December 2012, Colombo, Sri Lanka: The World Bank and UN-Habitat offices in Sri Lanka have jointly launched a policy note, “Turning Sri Lanka’s Urban Vision into Policy and Action”, aimed at supporting the Government of Sri Lanka achieve its Urban Vision as outlined in the national development policy framework – the Mahinda Chinthana. The policy document provides an initial assessment of Sri Lanka’s urban characteristics, outlining policy directions, and the challenges ahead for turning the urban vision into action.
The policy note highlights the value of immediate action, as the country evolves from a rural to an urban economy, in order to develop a system of competitive, environmentally sustainable, and well-linked cities, and to provide every urban family with affordable and adequate shelter by 2020.
The policy note strives to stimulate and facilitate evidence-based dialogue on Sri Lanka’s urban agenda, and to identify sector priority areas requiring knowledge enhancement. An extensive participatory dialogue with sector partners, and existing knowledge bases have contributed towards this report; It is expected that continuous dialogue and knowledge growth will further enrich the policy note, thus resulting in a pragmatic “living document”.
Turning Sri Lanka’s Urban Vision into Policy and Action delves in to the main economic drivers of Sri Lanka’s cities; themes of Sri Lanka’s Urban Vision and discusses its economic rationale and viability; the key challenges; recent government initiatives for implementing the Urban Vision, and their success; and offers broad policy directions and priority actions.
Sri Lanka’s country vision, as defined in the government’s policy framework, is to become a global hub between the East and the West and an upper-middle income country by the year 2016.
The agglomeration economies driven high productivity of the Colombo Metropolitan Region is seen as one of Sri Lanka’s most valuable assets for achieving upper middle-income status. However the Colombo Metropolitan Region needs to become more competitive with other Asian cities through strengthening its most dynamic service sectors (information technology and financial services) and shifting from low to high-value added manufacturing. According to Mr. Diarietou Gaye, World Bank Country Director for Sri Lanka and the Maldives, “Achieving the Urban Vision will require enhancing the competitiveness of the Colombo Metropolitan Region, ensuring secondary urban centers develop sustainably to their full economic potential, and carrying out system-wide institutional and policy reforms to leverage the economic benefits of improved connectivity and urban infrastructure.”
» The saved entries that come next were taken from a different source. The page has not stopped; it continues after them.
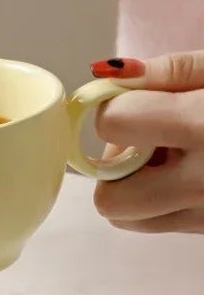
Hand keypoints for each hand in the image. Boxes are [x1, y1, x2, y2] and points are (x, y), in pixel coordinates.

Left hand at [91, 52, 203, 233]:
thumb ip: (168, 71)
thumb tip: (105, 74)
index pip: (112, 124)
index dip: (116, 108)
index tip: (135, 102)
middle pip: (108, 198)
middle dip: (114, 167)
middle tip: (149, 142)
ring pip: (128, 218)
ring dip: (134, 188)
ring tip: (173, 159)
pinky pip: (160, 223)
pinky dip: (161, 201)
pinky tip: (190, 174)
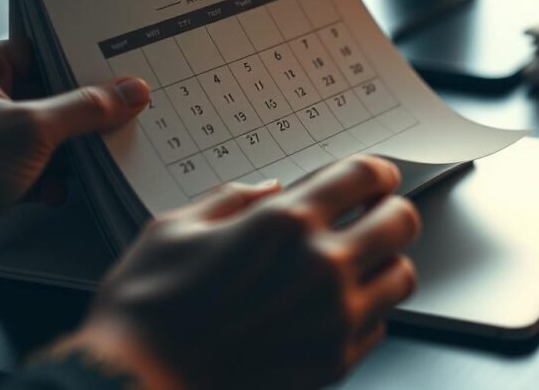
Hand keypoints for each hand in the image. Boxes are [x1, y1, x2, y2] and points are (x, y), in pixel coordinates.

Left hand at [0, 41, 148, 321]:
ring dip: (66, 151)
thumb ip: (85, 109)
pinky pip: (30, 168)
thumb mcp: (32, 130)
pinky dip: (48, 178)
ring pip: (40, 135)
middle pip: (43, 95)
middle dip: (77, 115)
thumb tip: (123, 93)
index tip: (111, 76)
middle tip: (110, 118)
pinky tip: (57, 189)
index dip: (75, 64)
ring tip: (89, 157)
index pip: (35, 51)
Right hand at [48, 156, 419, 389]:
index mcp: (283, 224)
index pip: (362, 176)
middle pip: (401, 221)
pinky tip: (334, 309)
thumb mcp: (175, 228)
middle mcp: (320, 267)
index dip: (376, 170)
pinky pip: (379, 325)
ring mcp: (333, 318)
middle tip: (375, 215)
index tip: (375, 177)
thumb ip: (230, 200)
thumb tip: (267, 191)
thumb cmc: (147, 309)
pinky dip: (366, 312)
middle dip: (392, 211)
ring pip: (402, 275)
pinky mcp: (333, 362)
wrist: (136, 383)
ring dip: (386, 262)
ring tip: (360, 264)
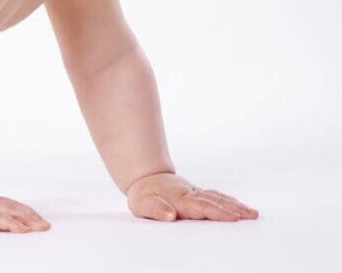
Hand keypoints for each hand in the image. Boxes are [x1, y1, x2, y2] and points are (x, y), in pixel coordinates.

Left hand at [126, 172, 258, 221]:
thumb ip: (155, 210)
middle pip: (215, 201)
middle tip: (252, 215)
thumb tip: (170, 216)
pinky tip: (240, 207)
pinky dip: (229, 201)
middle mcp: (190, 194)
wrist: (145, 178)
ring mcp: (195, 193)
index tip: (234, 217)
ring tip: (253, 213)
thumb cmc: (143, 195)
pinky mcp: (197, 193)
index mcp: (179, 199)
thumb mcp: (142, 204)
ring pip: (218, 198)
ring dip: (235, 205)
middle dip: (234, 209)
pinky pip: (216, 197)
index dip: (217, 212)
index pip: (201, 207)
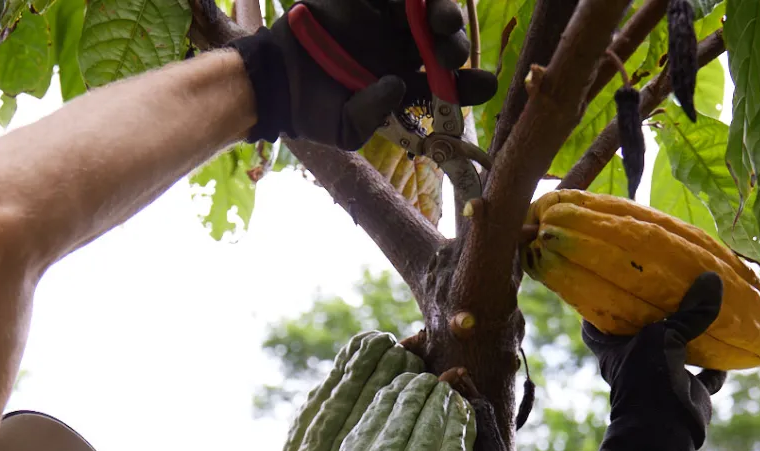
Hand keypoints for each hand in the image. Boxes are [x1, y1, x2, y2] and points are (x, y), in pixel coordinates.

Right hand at [234, 0, 497, 148]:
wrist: (272, 82)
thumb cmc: (312, 112)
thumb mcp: (346, 128)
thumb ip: (372, 112)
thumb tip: (398, 85)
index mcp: (408, 83)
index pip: (447, 83)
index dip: (471, 84)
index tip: (487, 84)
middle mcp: (403, 50)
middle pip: (442, 42)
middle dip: (454, 44)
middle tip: (450, 50)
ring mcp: (385, 22)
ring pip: (424, 10)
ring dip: (440, 11)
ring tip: (441, 20)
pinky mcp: (363, 0)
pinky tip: (415, 1)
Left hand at [581, 273, 726, 450]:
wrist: (664, 430)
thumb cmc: (648, 378)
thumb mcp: (664, 337)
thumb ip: (689, 311)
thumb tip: (712, 279)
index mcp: (614, 348)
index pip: (595, 326)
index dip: (598, 307)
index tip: (607, 284)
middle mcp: (635, 360)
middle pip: (644, 331)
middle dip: (657, 312)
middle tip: (669, 283)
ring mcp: (660, 376)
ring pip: (679, 349)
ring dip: (694, 334)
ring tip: (707, 305)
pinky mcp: (686, 390)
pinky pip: (706, 374)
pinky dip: (718, 364)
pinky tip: (730, 346)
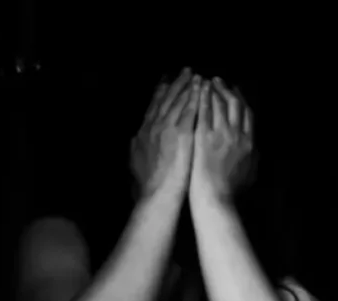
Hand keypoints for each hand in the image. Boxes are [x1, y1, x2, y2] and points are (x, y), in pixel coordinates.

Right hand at [129, 67, 199, 197]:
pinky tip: (202, 88)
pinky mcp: (181, 134)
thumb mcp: (135, 160)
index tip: (168, 81)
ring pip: (179, 101)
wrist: (156, 193)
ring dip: (188, 87)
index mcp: (144, 131)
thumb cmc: (147, 183)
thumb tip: (135, 138)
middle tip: (186, 71)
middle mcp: (154, 125)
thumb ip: (136, 146)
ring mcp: (167, 128)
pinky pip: (190, 111)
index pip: (155, 106)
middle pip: (167, 99)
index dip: (162, 92)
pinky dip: (195, 97)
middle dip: (177, 84)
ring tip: (196, 75)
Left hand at [190, 77, 256, 202]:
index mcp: (250, 144)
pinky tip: (198, 90)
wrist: (216, 199)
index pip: (247, 115)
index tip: (235, 92)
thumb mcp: (250, 175)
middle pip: (236, 105)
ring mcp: (222, 134)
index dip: (241, 101)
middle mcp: (239, 135)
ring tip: (206, 81)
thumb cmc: (231, 192)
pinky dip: (203, 98)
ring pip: (221, 104)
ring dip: (214, 90)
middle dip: (228, 90)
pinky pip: (205, 111)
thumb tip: (255, 151)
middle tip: (219, 81)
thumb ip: (253, 160)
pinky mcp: (204, 136)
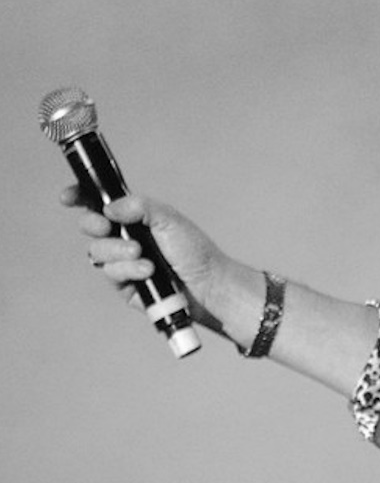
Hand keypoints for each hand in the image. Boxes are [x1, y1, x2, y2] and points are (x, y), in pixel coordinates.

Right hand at [63, 187, 227, 315]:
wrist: (207, 284)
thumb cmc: (194, 251)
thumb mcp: (168, 218)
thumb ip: (139, 206)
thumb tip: (109, 207)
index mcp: (134, 218)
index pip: (100, 204)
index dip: (80, 198)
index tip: (68, 198)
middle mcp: (125, 238)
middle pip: (90, 227)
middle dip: (94, 225)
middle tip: (106, 226)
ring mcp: (123, 262)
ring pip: (97, 252)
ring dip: (118, 251)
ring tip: (142, 255)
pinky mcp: (124, 285)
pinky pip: (111, 274)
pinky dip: (128, 270)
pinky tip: (148, 271)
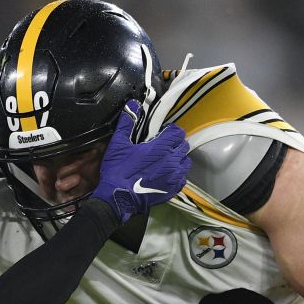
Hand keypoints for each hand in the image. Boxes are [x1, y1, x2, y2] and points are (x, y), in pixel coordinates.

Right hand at [91, 101, 189, 222]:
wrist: (118, 198)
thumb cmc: (118, 171)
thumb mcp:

Mr. Laxman Perera, Habitat Program Manager for Sri Lanka highlighted that Sri Lanka is “positively placed to ensure adequate and affordable shelter to urban dwellers, given its track record in providing basic services and expanding access to infrastructure to the under-served population” . Achieving this long-term vision rests on preventing informal settlements from forming – by developing a functioning housing market that meets the needs of all segments of the urban population.
“By creating a linked system of cities, Sri Lanka can tap into its diverse and resource-based competitive advantages, such as tourism, agro processing and fisheries” said Ms. Elisa Muzzini, Senior Economist for the South Asia Urban & Water Unit.